DOCUMENT EXTRACT

That's the line Tonecast crosses. Press the hotkey over a thread and it resolves the conversation you're looking at — Gmail, Apple Mail, Superhuman, WhatsApp, Slack, iMessage — through per-app integrations. It knows who wrote, what they asked, and what's still unanswered, then drafts three replies, each labeled by intent, and pastes the one you pick at your cursor. The demo above is the whole argument: to a dictation tool, “yes to both” is a finished sentence; to Tonecast it's an instruction that only makes sense once the thread has been read.

Local respect, compared

Both products keep something important on your machine — but not the same thing, and the difference deserves precision rather than point-scoring. superwhisper's local guarantee is about the audio: pick a local model and speech becomes text with no network in the path at all. That guarantee is real, and Tonecast doesn't match it — our dictation goes out through your own Groq Whisper key, and drafting through whichever text provider you bring. A provider still sees the request; it's just your provider, on your key, with no Tonecast server in between.

What Tonecast keeps home is the part dictation doesn't have: the identity. Your voice profiles are plain markdown files at ~/Library/Application Support/Tonecast/voices/ — per channel, per contact — that you can open, edit, or delete, and your keys, vocabulary, and logs live beside them. If you want text generation on-device too, Ollama is a supported provider: no key at all, text only. Two different layers of the same value — they keep the audio local; we keep you local, and keep every vendor out of the default path.

One honest caveat on our side: Tonecast Cloud, the optional managed tier for people who'd rather not handle provider keys, does route prompts through our API. We don't store your text and we don't train on it — but if “nothing leaves the machine” is your bar, superwhisper's local models clear it and neither of our modes does.

The ledger

Tonecastsuperwhisper
Voice dictation
Fully on-device transcriptionno — your Groq key
Reads the thread on your screenNo
Drafts reply options3, intent-labeledNo
Voice profile per contactNo
Path with no vendor serverBYOK — your keys, no accountyes — local models
PlatformsmacOS today · iPhone coming soon · Linux & Windows in the worksmacOS, Windows, iPhone & iPad
Pricefree BYOK · Cloud $10/mo$8.49/mo · $84.99/yr · $249.99 lifetime · free tier

Sources: superwhisper docs & Pro pricing, verified 2026-07-05 · tonecast.ai/privacy

Where superwhisper wins

Entirely offline. Select a local model and transcription happens with no network at all — not encrypted-in-transit, not anonymized: absent. Tonecast can't say that; even BYOK calls a provider on your key. If you dictate things that should never leave the room, this is the feature that decides.

DATA FOR ANALYSIS
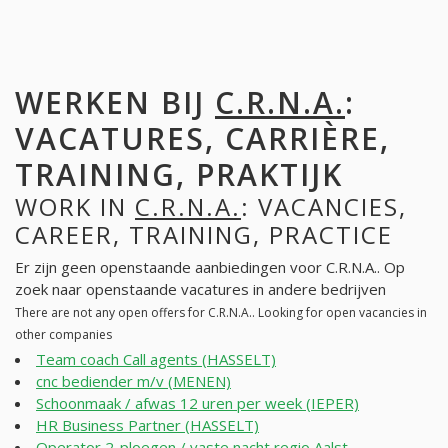
WERKEN BIJ
C.R.N.A.
:
VACATURES, CARRIÈRE,
TRAINING, PRAKTIJK
WORK IN
C.R.N.A.
: VACANCIES,
CAREER, TRAINING, PRACTICE
Er zijn geen openstaande aanbiedingen voor C.R.N.A.. Op
zoek naar openstaande vacatures in andere bedrijven
There are not any open offers for C.R.N.A.. Looking for open vacancies in
other companies
Team coach Call agents (HASSELT)
cnc bediender m/v (MENEN)
Schoonmaak / afwas 12 uren per week (IEPER)
HR Business Partner (HASSELT)
Operator 2-ploegen / vaste nacht regio Aalst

COMPLETE THE FOLLOWING
1) According to the Tonecast comparison, where are Tonecast voice profiles kept?
2) Please rewrite the Tonecast comparison from the words that have "Sources: superwhisper docs" through "feature that decides.", changing "network" to "internet connection".

PROBLEM SOLUTIONS
1) As plain markdown files at ~/Library/Application Support/Tonecast/voices/, per channel and per contact.

2)
Sources: superwhisper docs & Pro pricing, verified 2026-07-05 · tonecast.ai/privacy

Where superwhisper wins

Entirely offline. Select a local model and transcription happens with no internet connection at all — not encrypted-in-transit, not anonymized: absent. Tonecast can't say that; even BYOK calls a provider on your key. If you dictate things that should never leave the room, this is the feature that decides.